_Task:_ Filter the entries below, keeping only lines with "Annual".

Collection entries:
§

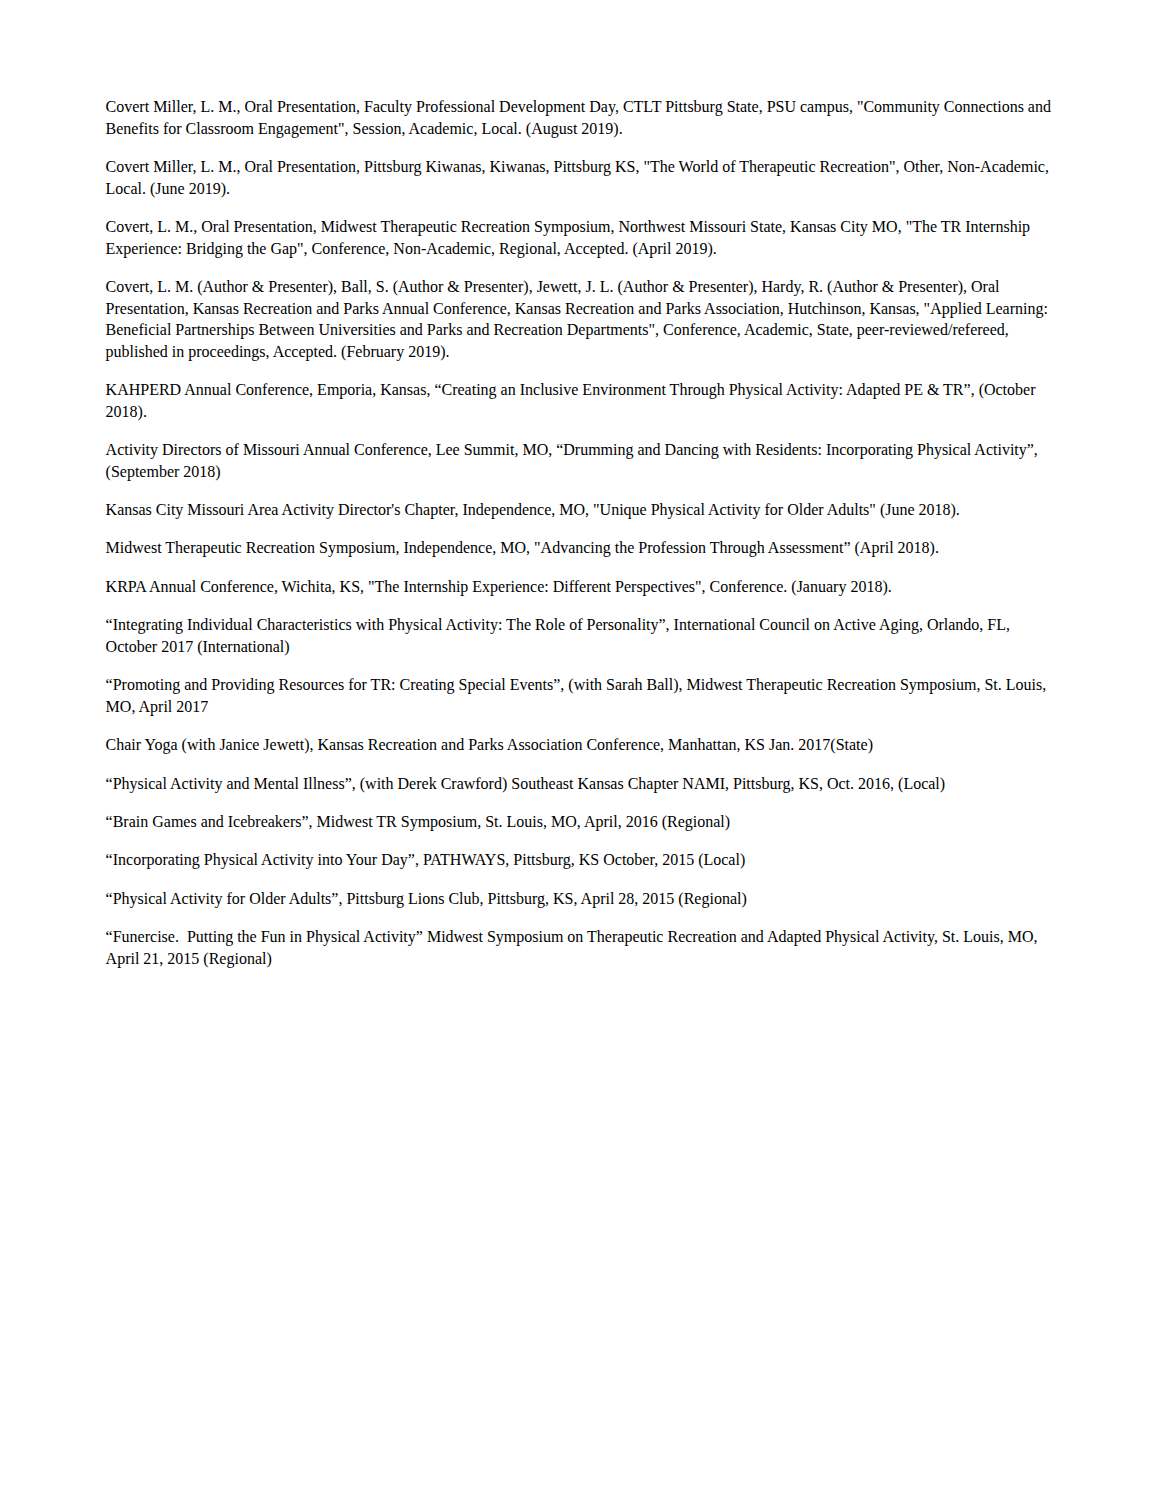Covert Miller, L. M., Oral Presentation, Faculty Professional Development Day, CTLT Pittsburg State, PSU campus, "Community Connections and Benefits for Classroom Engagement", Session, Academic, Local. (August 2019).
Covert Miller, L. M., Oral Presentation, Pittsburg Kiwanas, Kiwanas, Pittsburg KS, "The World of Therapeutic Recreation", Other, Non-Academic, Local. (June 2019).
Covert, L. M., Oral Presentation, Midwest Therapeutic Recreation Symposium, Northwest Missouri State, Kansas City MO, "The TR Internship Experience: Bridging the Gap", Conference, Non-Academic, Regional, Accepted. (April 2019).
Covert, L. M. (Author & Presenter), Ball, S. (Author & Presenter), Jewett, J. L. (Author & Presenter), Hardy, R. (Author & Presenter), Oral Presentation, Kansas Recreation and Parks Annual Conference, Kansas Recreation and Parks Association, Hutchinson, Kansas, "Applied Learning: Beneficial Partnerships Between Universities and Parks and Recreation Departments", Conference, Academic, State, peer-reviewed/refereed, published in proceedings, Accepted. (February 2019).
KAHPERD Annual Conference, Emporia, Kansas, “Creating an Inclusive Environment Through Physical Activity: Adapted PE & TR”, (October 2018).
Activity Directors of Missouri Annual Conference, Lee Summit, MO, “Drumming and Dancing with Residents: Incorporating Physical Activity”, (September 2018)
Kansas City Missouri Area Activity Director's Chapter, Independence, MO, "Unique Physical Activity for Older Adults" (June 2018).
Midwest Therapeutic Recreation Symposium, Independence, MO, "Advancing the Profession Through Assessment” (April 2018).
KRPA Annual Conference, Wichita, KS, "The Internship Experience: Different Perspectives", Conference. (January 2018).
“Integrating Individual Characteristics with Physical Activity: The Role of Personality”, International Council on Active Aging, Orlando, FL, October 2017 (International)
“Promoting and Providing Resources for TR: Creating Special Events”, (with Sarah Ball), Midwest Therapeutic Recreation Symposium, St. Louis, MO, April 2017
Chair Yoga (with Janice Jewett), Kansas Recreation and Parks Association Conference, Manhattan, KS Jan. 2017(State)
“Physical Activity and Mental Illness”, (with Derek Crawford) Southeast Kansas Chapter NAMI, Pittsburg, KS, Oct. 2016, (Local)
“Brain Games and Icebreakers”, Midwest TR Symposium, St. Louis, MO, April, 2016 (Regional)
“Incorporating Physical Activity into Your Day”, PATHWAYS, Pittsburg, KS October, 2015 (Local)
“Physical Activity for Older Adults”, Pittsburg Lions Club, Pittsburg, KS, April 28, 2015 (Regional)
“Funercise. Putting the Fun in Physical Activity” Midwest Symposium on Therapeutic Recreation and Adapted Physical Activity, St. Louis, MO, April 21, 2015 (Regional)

§

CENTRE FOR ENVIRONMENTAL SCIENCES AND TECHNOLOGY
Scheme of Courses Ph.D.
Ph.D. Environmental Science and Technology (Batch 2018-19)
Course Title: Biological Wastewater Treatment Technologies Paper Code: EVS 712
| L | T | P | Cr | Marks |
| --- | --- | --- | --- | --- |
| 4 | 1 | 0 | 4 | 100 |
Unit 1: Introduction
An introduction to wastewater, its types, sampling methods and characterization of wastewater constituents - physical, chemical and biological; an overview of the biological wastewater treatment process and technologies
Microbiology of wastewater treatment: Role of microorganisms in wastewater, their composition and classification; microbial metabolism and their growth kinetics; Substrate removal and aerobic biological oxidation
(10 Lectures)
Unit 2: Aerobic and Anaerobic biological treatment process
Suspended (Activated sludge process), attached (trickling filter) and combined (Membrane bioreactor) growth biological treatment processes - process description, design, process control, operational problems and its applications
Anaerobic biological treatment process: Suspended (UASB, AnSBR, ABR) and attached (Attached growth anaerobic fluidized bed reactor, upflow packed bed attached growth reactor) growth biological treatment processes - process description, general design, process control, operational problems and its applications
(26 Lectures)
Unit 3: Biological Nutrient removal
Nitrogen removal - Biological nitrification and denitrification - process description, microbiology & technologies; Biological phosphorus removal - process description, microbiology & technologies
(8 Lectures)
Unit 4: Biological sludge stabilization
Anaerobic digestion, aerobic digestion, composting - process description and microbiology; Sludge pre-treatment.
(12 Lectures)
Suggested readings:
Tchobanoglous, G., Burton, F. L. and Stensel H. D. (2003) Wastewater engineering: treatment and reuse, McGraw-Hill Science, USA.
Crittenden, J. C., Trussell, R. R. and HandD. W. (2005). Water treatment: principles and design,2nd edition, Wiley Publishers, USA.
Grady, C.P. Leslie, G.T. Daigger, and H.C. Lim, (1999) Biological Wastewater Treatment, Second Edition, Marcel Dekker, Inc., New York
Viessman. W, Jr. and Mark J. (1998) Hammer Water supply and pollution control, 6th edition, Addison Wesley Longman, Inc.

§

_Solved exercise:_
Covert, L. M. (Author & Presenter), Ball, S. (Author & Presenter), Jewett, J. L. (Author & Presenter), Hardy, R. (Author & Presenter), Oral Presentation, Kansas Recreation and Parks Annual Conference, Kansas Recreation and Parks Association, Hutchinson, Kansas, "Applied Learning: Beneficial Partnerships Between Universities and Parks and Recreation Departments", Conference, Academic, State, peer-reviewed/refereed, published in proceedings, Accepted. (February 2019).
KAHPERD Annual Conference, Emporia, Kansas, “Creating an Inclusive Environment Through Physical Activity: Adapted PE & TR”, (October 2018).
Activity Directors of Missouri Annual Conference, Lee Summit, MO, “Drumming and Dancing with Residents: Incorporating Physical Activity”, (September 2018)
KRPA Annual Conference, Wichita, KS, "The Internship Experience: Different Perspectives", Conference. (January 2018).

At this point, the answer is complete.